Asked by Journalist John McLaughlin, in an NBC interview televised
Nov. 3, whether he thought "George Bush is doing a good job
in his Mideast peace conference" Brown responded:
''I have to say the fact that there are all those people over there
talking in Madrid is a wonderful thing, and I think the president
deserves a lot of credit for that.''
Asked by McLaughlin if he thought the president ''went too far
in saying that there should be self-rule for the Palestinians within
five years and that puts too much pressure on Israel?'' Brown answered:
"No, I think that's very consistent with the Camp David accords
where economy was talked about, where there is a gradual process
of democratization, where each side can learn to live with one another.''
McLaughlin, whose own Middle East opinions seem close to those
of both Bush and Brown, but who clearly isn't used to hearing them
from candidates running for election, pressed on:
''So you wouldn't do anything differently from the way Jim Baker
and George Bush are handling the entire peace conference?"

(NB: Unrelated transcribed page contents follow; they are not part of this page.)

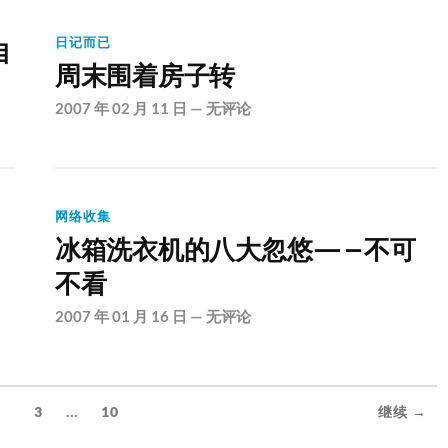
日记而已
自
周末围着房子转
2007 年 02 月 11 日
—
无评论
网络收集
冰箱洗衣机的八大忽悠—–不可
不看
2007 年 01 月 16 日
—
无评论
...
2
3
10
继续 →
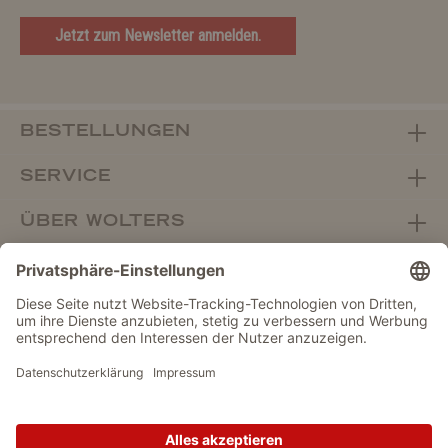
Jetzt zum Newsletter anmelden.
BESTELLUNGEN
SERVICE
ÜBER WOLTERS
FACHHANDEL
Vertrag widerrufen
DATENSCHUTZ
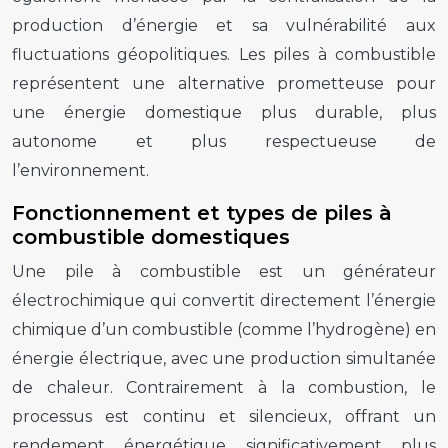
production d’énergie et sa vulnérabilité aux
fluctuations géopolitiques. Les piles à combustible
représentent une alternative prometteuse pour
une énergie domestique plus durable, plus
autonome et plus respectueuse de
l’environnement.
Fonctionnement et types de piles à
combustible domestiques
Une pile à combustible est un générateur
électrochimique qui convertit directement l’énergie
chimique d’un combustible (comme l’hydrogène) en
énergie électrique, avec une production simultanée
de chaleur. Contrairement à la combustion, le
processus est continu et silencieux, offrant un
rendement énergétique significativement plus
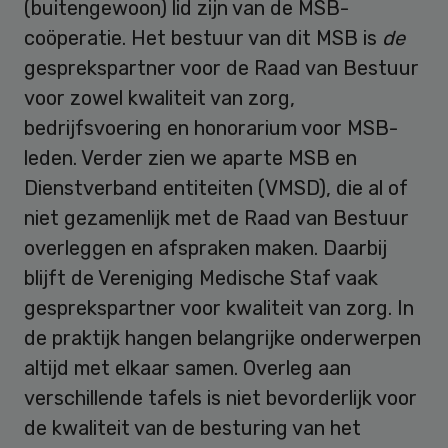
(buitengewoon) lid zijn van de MSB-
coöperatie. Het bestuur van dit MSB is
de
gesprekspartner voor de Raad van Bestuur
voor zowel kwaliteit van zorg,
bedrijfsvoering en honorarium voor MSB-
leden. Verder zien we aparte MSB en
Dienstverband entiteiten (VMSD), die al of
niet gezamenlijk met de Raad van Bestuur
overleggen en afspraken maken. Daarbij
blijft de Vereniging Medische Staf vaak
gesprekspartner voor kwaliteit van zorg. In
de praktijk hangen belangrijke onderwerpen
altijd met elkaar samen. Overleg aan
verschillende tafels is niet bevorderlijk voor
de kwaliteit van de besturing van het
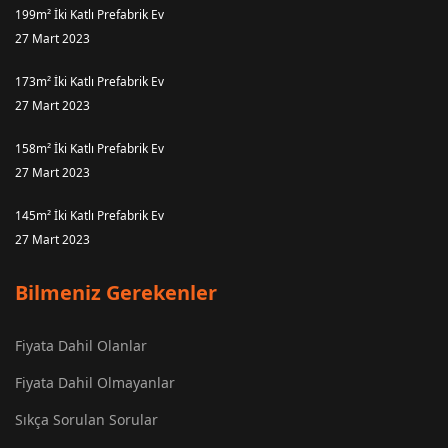
199m² İki Katlı Prefabrik Ev
27 Mart 2023
173m² İki Katlı Prefabrik Ev
27 Mart 2023
158m² İki Katlı Prefabrik Ev
27 Mart 2023
145m² İki Katlı Prefabrik Ev
27 Mart 2023
Bilmeniz Gerekenler
Fiyata Dahil Olanlar
Fiyata Dahil Olmayanlar
Sıkça Sorulan Sorular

''I can't see anything at this point that would improve on the
way it is today," Brown replied. ''No, I can't. I wish I could
come up with something better, and I think it's not clear where
it's going to go, but I think all Americans have to hope and pray
that we're going to make progress over there. "
To keep the record straight, Governor Cuomo's reference to Baker
is based upon the fact that when the secretary of state first suggested
in a May 1989 speech to the national convention of the American
Israel Public Affairs Committee that delegates persuade Israeli
Prime Minister Shamir to "abandon the dream of 'Greater Israel,'"
Baker had not yet visited Israel. Prior to the Madrid conference,
however, Baker visited the Middle East eight times, and on some
of those trips made multiple visits to Israel.
Maybe it's now time for New York's governor to visit "Greater
Israel, " and then find out what most Americans think of giving
it more aid by getting out of New York and into some of the 49 other
United States.
Lucille Barnes covers national politics for various publications.